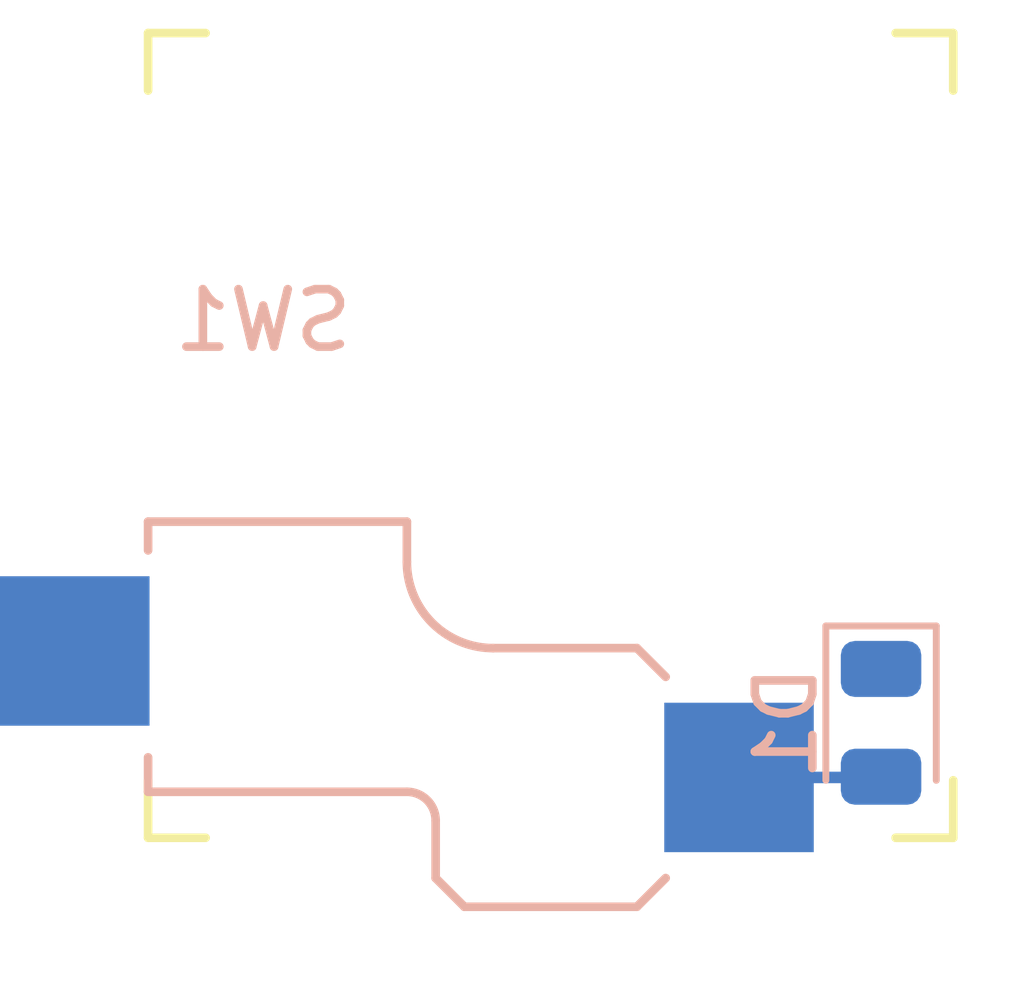
<source format=kicad_pcb>
(kicad_pcb
	(version 20241229)
	(generator "pcbnew")
	(generator_version "9.0")
	(general
		(thickness 1.6)
		(legacy_teardrops no)
	)
	(paper "A4")
	(layers
		(0 "F.Cu" signal)
		(2 "B.Cu" signal)
		(9 "F.Adhes" user "F.Adhesive")
		(11 "B.Adhes" user "B.Adhesive")
		(13 "F.Paste" user)
		(15 "B.Paste" user)
		(5 "F.SilkS" user "F.Silkscreen")
		(7 "B.SilkS" user "B.Silkscreen")
		(1 "F.Mask" user)
		(3 "B.Mask" user)
		(17 "Dwgs.User" user "User.Drawings")
		(19 "Cmts.User" user "User.Comments")
		(21 "Eco1.User" user "User.Eco1")
		(23 "Eco2.User" user "User.Eco2")
		(25 "Edge.Cuts" user)
		(27 "Margin" user)
		(31 "F.CrtYd" user "F.Courtyard")
		(29 "B.CrtYd" user "B.Courtyard")
		(35 "F.Fab" user)
		(33 "B.Fab" user)
		(39 "User.1" user)
		(41 "User.2" user)
		(43 "User.3" user)
		(45 "User.4" user)
	)
	(setup
		(pad_to_mask_clearance 0)
		(allow_soldermask_bridges_in_footprints no)
		(tenting front back)
		(pcbplotparams
			(layerselection 0x00000000_00000000_55555555_5755f5ff)
			(plot_on_all_layers_selection 0x00000000_00000000_00000000_00000000)
			(disableapertmacros no)
			(usegerberextensions no)
			(usegerberattributes yes)
			(usegerberadvancedattributes yes)
			(creategerberjobfile yes)
			(dashed_line_dash_ratio 12.000000)
			(dashed_line_gap_ratio 3.000000)
			(svgprecision 4)
			(plotframeref no)
			(mode 1)
			(useauxorigin no)
			(hpglpennumber 1)
			(hpglpenspeed 20)
			(hpglpendiameter 15.000000)
			(pdf_front_fp_property_popups yes)
			(pdf_back_fp_property_popups yes)
			(pdf_metadata yes)
			(pdf_single_document no)
			(dxfpolygonmode yes)
			(dxfimperialunits yes)
			(dxfusepcbnewfont yes)
			(psnegative no)
			(psa4output no)
			(plot_black_and_white yes)
			(sketchpadsonfab no)
			(plotpadnumbers no)
			(hidednponfab no)
			(sketchdnponfab yes)
			(crossoutdnponfab yes)
			(subtractmaskfromsilk no)
			(outputformat 1)
			(mirror no)
			(drillshape 1)
			(scaleselection 1)
			(outputdirectory "")
		)
	)
	(net 0 "")
	(net 1 "Net-(D1-A)")
	(net 2 "COL1")
	(net 3 "ROW1")
	(footprint "keyswitches:Kailh_socket_PG1350" (layer "F.Cu") (at 0 0))
	(footprint "Diode_SMD:D_0805_2012Metric" (layer "B.Cu") (at 5.745 5 -90))
	(segment
		(start 5.7325 5.95)
		(end 5.745 5.9375)
		(width 0.2)
		(layer "B.Cu")
		(net 1)
		(uuid "181768c3-ab28-4fcf-9d7e-cb2fb96b2458")
	)
	(segment
		(start 3.275 5.95)
		(end 5.7325 5.95)
		(width 0.2)
		(layer "B.Cu")
		(net 1)
		(uuid "f6bfe720-c26d-4cc5-8a19-f60ceb976b2d")
	)
	(embedded_fonts no)
)

</source>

———

- PROBLEM -
Return the line that contains "(outputformat 1)", along with every line after it in the data above, exactly and with nothing else.

- RESPONSE TO THIS TASK -
			(outputformat 1)
			(mirror no)
			(drillshape 1)
			(scaleselection 1)
			(outputdirectory "")
		)
	)
	(net 0 "")
	(net 1 "Net-(D1-A)")
	(net 2 "COL1")
	(net 3 "ROW1")
	(footprint "keyswitches:Kailh_socket_PG1350" (layer "F.Cu") (at 0 0))
	(footprint "Diode_SMD:D_0805_2012Metric" (layer "B.Cu") (at 5.745 5 -90))
	(segment
		(start 5.7325 5.95)
		(end 5.745 5.9375)
		(width 0.2)
		(layer "B.Cu")
		(net 1)
		(uuid "181768c3-ab28-4fcf-9d7e-cb2fb96b2458")
	)
	(segment
		(start 3.275 5.95)
		(end 5.7325 5.95)
		(width 0.2)
		(layer "B.Cu")
		(net 1)
		(uuid "f6bfe720-c26d-4cc5-8a19-f60ceb976b2d")
	)
	(embedded_fonts no)
)

</source>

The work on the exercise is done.